Aarnott

**Name of the Vulnerable Software and Affected Versions** Nerdbank.MessagePack versions prior to 1.1.62 **Description** An uncontrolled stack allocation issue exists in DateTime decoding. A malicious MessagePack payload can declare an oversized timestamp extension length, leading the reader to allocate an attacker-controlled number of bytes on the stack. This occurs because the `tokenSize` is derived from the extension length before validating that it matches legal MessagePack timestamp sizes (4, 8, or 12 bytes). When the buffer is incomplete, this unvalidated size is used in a `stackalloc` operation, triggering a `StackOverflowException` that terminates the process and results in a denial of service.
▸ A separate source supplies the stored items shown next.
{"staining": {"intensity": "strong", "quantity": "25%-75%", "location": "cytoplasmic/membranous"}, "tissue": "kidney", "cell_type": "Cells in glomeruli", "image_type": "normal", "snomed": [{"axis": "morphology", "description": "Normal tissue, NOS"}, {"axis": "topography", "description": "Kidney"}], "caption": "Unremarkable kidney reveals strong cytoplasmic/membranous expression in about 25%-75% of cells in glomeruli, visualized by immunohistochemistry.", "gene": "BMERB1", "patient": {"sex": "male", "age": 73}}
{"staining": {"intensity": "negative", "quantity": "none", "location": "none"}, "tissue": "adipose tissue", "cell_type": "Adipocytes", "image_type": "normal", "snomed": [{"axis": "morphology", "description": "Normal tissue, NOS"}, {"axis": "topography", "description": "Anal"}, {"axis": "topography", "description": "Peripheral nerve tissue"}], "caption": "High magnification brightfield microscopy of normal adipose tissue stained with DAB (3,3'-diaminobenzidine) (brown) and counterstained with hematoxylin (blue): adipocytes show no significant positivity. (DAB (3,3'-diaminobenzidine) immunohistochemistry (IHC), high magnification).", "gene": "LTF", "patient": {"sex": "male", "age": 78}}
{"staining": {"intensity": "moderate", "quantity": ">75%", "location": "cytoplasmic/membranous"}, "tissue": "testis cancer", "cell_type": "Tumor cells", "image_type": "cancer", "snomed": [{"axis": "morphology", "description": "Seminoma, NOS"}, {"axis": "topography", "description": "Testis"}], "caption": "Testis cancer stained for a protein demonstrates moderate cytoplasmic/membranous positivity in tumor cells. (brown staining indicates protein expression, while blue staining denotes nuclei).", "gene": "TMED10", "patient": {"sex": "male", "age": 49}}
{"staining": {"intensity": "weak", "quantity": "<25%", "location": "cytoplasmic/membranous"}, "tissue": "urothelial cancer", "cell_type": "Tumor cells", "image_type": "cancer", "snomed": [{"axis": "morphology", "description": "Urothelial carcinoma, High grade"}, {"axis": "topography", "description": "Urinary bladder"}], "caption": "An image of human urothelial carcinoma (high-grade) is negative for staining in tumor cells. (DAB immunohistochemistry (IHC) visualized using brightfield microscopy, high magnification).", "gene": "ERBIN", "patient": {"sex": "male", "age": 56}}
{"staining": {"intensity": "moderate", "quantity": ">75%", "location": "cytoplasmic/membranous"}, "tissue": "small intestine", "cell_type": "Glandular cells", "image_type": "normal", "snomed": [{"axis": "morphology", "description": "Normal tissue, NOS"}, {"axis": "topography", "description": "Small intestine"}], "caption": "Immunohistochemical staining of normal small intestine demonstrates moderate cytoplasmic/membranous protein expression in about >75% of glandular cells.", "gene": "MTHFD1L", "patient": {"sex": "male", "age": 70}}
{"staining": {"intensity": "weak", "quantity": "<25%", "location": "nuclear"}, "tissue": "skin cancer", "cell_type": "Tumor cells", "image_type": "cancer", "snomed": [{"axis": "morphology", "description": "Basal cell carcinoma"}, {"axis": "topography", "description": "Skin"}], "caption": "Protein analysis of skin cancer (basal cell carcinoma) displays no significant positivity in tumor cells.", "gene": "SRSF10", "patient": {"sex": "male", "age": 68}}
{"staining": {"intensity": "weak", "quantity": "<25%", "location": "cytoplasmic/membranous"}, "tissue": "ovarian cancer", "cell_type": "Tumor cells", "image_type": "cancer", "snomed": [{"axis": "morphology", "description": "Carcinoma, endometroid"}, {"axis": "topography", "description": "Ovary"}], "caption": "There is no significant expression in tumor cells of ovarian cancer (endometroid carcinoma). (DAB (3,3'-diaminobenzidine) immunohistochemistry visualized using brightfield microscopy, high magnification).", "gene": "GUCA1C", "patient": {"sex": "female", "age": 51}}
This affects applications deserializing MessagePack data from untrusted sources where the target type contains a `DateTime` value. **Recommendations** Update to version 1.1.62. Avoid deserializing untrusted MessagePack payloads into type graphs containing `DateTime` fields or properties. Pre-validate MessagePack extension headers and reject timestamp extensions with lengths other than 4, 8, or 12 bytes. Reject or filter extension type `-1` timestamp values from untrusted input. Run deserialization of untrusted payloads in an isolated process that can be safely restarted. Restrict MessagePack deserialization to trusted producers.

**Name of the Vulnerable Software and Affected Versions** MessagePack-CSharp versions prior to 2.5.187 and 3.0.214 **Description** The vulnerability occurs when the library is used to deserialize messagepack data from an untrusted source, leading to a risk of a denial of service attack by an attacker that sends data contrived to produce hash collisions. This results in large CPU consumption disproportionate to the size of the data being deserialized. The issue is similar to a prior advisory, which provided an inadequate fix for the hash collision part of the vulnerability. **Recommendations** To mitigate this risk, upgrade to a version of the library where a fix is available. If upgrading from v1, check out the migration guide. Review the steps in the previous advisory to ensure the application is configured for untrusted data. If upgrading MessagePack to a patched version is not an option, apply a manual workaround by declaring a class that derives from `MessagePackSecurity`, overriding the `GetHashCollisionResistantEqualityComparer` method to provide a collision-resistant hash function, and configuring `MessagePackSerializerOptions` with an instance of the derived type. Use the custom options object for all deserialization operations.